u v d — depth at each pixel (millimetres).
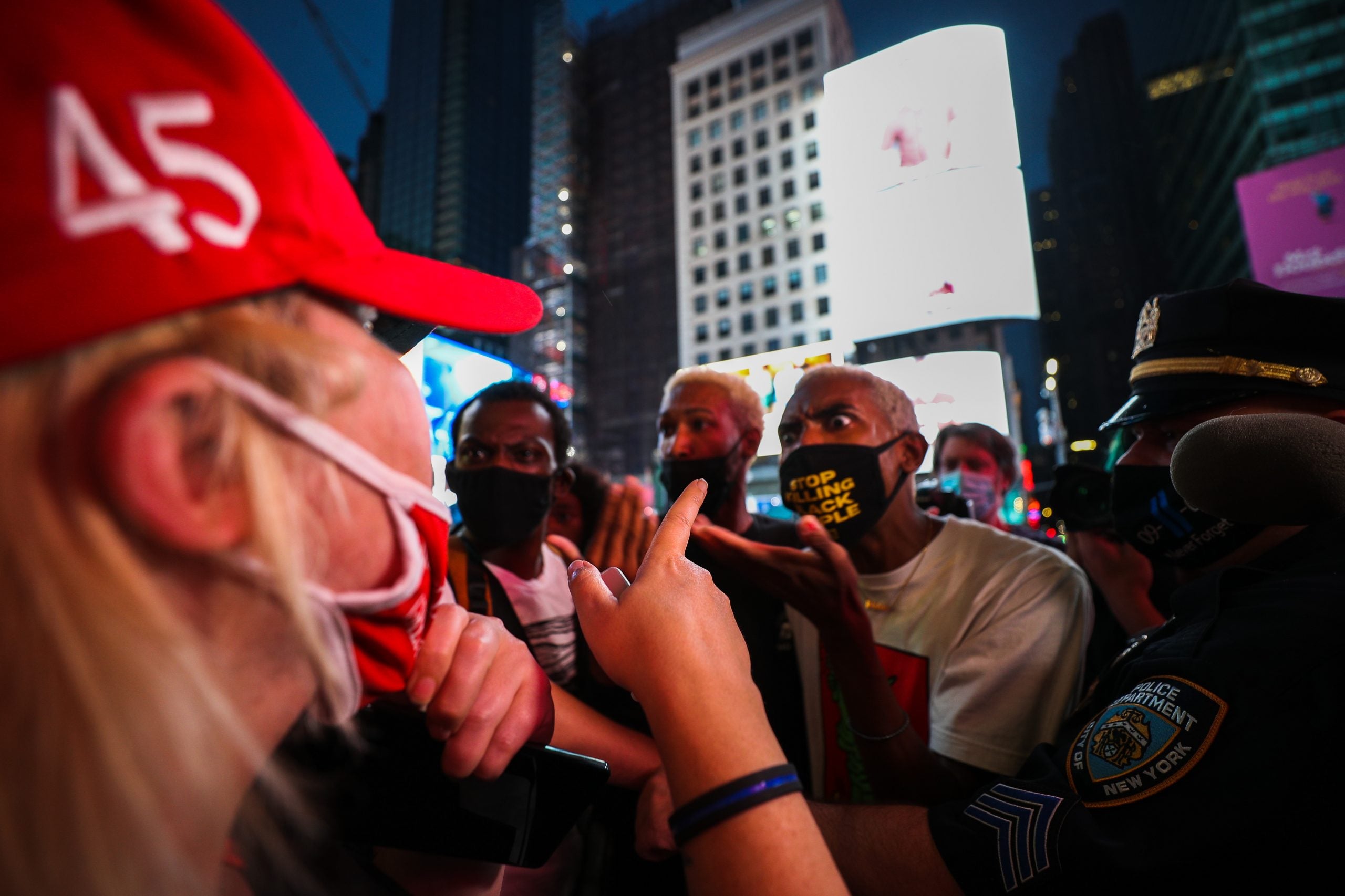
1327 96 34438
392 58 79312
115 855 269
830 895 402
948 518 1604
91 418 266
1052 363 18594
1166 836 649
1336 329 891
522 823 608
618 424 45625
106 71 276
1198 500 776
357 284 378
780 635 1648
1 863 262
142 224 277
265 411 300
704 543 1190
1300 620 675
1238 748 644
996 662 1322
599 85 52188
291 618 330
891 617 1512
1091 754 760
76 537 260
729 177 40344
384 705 577
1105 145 80688
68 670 255
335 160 401
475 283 487
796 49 38844
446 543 456
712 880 414
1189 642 765
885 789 1139
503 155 75500
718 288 39688
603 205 50062
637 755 788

# Directions for this task:
Using only the listing above, restate exactly the lines from the line containing "1052 363 18594" through the line containing "885 789 1139", both included.

# Solved problem:
1052 363 18594
1166 836 649
1336 329 891
522 823 608
618 424 45625
106 71 276
1198 500 776
357 284 378
780 635 1648
1 863 262
142 224 277
265 411 300
704 543 1190
1300 620 675
1238 748 644
996 662 1322
599 85 52188
291 618 330
891 617 1512
1091 754 760
76 537 260
729 177 40344
384 705 577
1105 145 80688
68 670 255
335 160 401
475 283 487
796 49 38844
446 543 456
712 880 414
1189 642 765
885 789 1139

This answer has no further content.